Celebrating January 26 is a state-sanctioned exercise that rubs salt into the wounds of Indigenous Australia. It proclaims, “You lost, we won. Know your place.”
But the desire for an honest conversation about modern Australia's origins in the violent and ongoing dispossession of Indigenous people is not going away.
Across the country Invasion Day marches were both bigger than ever, and took place in many more places. More local governments have dropped their January 26 activities and finally the ABC allowed Triple J to shift its Hottest 100.
The mood for change is gathering momentum — and it's not going to stop.
This has inevitably provoked a counter-reaction as the deniers of, and beneficiaries from, genocide frantically seek to turn back the truth, with the federal Coalition government leading the charge.
This has taken various forms, none of which will succeed. They include Prime Minister Scott Morrison's truly tired attempt to pump up the image of Captain James Cook, instructions to local councils that they will lose the ability to host citizenship ceremonies on any day of the year if they don't do one on January 26 and the proposal by WA Liberal Senator Dean Smith to enshrine Australia Day into law.
True to form Labor is acting like a hand break on progress and leading from the rear. It is hard work being indecisive and standing for nothing. How to simultaneously avoid being wedged by the Liberals for a lack of patriotism and also not be left behind by a section of its own support base?
While Labor leader Bill Shorten assures us that Australia Day will remain on January 26 for reasons he can't really explain, his deputy Tanya Plibersek acknowledges why the day is so painful for Indigenous people.
Will it be like the struggle for equal marriage rights during the Kevin Rudd and Julia Gillard years where Labor blocked change? After a grassroots campaign which started small and grew massive had done the hard work and decisively shifted public opinion in favour of change over a decade, Labor flipped its position and pushed its way to the front, posing for the camera and taking the credit.
One of the most deceitful arguments used to deflect the call to scrap the January 26 celebration is the claim that it's simply feel-good symbolism designed to pander to white folk as opposed to "practical reconciliation".
First, this ignores the clearly expressed view of the majority of Indigenous people across the country — not that it will stop the Murdoch press from interviewing only Warren Mundine and Jacinta Price on the topic for the umpteenth time.
Secondly, the politicians who preach "practical reconciliation" are the same ones that oppose real land rights, have not implemented the recommendations of the Royal Commission into Aboriginal Deaths in Custody, suspended the Racial Discrimination Act to carry out the NT intervention, support custodial sentences for impoverished fine defaulters, cut bilingual education programs and expect Indigenous communities to trade-off exploitation of their land by mining companies for basic services and amenities.
When they say "practical reconciliation", what they really mean is assimilation.
The struggle around Australia Day is sometimes couched as being part of the "culture wars".
Certainly there is a visceral cultural dimension.
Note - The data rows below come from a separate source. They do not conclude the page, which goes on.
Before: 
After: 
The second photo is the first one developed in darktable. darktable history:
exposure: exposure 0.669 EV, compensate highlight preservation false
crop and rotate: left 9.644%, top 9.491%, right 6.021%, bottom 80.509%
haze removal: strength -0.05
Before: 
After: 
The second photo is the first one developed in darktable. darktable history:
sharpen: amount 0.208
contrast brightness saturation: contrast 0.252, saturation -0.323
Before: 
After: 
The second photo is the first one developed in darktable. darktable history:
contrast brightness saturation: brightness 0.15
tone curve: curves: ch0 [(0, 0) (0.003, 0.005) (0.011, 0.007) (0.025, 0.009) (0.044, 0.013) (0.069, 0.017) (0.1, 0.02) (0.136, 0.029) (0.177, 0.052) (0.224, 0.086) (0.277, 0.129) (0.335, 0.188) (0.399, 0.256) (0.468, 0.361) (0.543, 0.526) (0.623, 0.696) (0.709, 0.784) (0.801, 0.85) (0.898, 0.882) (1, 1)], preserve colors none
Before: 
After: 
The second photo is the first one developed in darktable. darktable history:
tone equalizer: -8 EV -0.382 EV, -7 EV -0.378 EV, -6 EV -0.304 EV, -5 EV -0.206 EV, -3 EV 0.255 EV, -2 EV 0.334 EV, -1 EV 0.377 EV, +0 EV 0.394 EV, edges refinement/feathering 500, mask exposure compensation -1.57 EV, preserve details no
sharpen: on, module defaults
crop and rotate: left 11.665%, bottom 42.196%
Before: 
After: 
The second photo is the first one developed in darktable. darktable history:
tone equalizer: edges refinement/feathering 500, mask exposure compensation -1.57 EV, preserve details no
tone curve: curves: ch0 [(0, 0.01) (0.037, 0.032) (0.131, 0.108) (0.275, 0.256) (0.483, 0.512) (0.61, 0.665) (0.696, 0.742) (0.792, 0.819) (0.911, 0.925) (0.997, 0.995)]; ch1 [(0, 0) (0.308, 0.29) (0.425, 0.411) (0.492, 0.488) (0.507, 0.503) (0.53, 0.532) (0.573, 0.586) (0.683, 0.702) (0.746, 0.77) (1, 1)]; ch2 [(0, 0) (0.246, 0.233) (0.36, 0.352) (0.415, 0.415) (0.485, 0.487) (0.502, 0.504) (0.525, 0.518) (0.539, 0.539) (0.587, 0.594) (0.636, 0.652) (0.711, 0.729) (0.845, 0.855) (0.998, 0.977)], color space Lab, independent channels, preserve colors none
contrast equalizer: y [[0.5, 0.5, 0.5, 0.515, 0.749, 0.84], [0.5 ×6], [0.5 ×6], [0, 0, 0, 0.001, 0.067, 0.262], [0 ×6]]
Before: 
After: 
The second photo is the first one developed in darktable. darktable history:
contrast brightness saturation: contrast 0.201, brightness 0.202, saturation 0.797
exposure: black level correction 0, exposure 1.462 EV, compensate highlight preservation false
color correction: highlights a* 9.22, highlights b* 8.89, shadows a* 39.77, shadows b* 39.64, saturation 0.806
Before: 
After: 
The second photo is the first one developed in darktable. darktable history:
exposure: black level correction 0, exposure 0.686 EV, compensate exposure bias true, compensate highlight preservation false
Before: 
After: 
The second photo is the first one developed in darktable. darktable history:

But the furious attachment by a part of white Australia to January 26 cannot be reduced to conservative nostalgia for the British Empire, or the fact that some white folk are genuinely shocked and offended to be told that Australia has not always been "the best country on Earth", although these ahistorical racist delusions are certainly part of the mix.
A serious acknowledgement of our history can only build support among fair-minded people for reconciliation based on justice.
This poses a serious threat to the interests of Australian capitalism, especially the big mining corporations. An Australia where Aboriginal people can veto mining on their land is their worst nightmare.
This brings us to the demand to "Change the Date". This is no simple thing, or at least it shouldn't be, because it poses some questions: which alternative date, and then what? Exactly what are we celebrating? Isn't blind Aussie patriotism a racist scourge no matter the date?
National days of other countries often mark great advances for humanity: the fall of Apartheid, independence from a colonial occupier, defeat of an invading army or the overthrow of a tyrannical monarch.
Perhaps we should focus on making social change that's really worth celebrating.
Like an Australian republic based on a treaty (or treaties) with Indigenous people.
And a constitution that recognises that sovereignty was never ceded and provides for real and inalienable land rights.
That would be a good place to start.
[Sam Wainwright is a member of the National Executive of Socialist Alliance and a councillor in Fremantle WA.]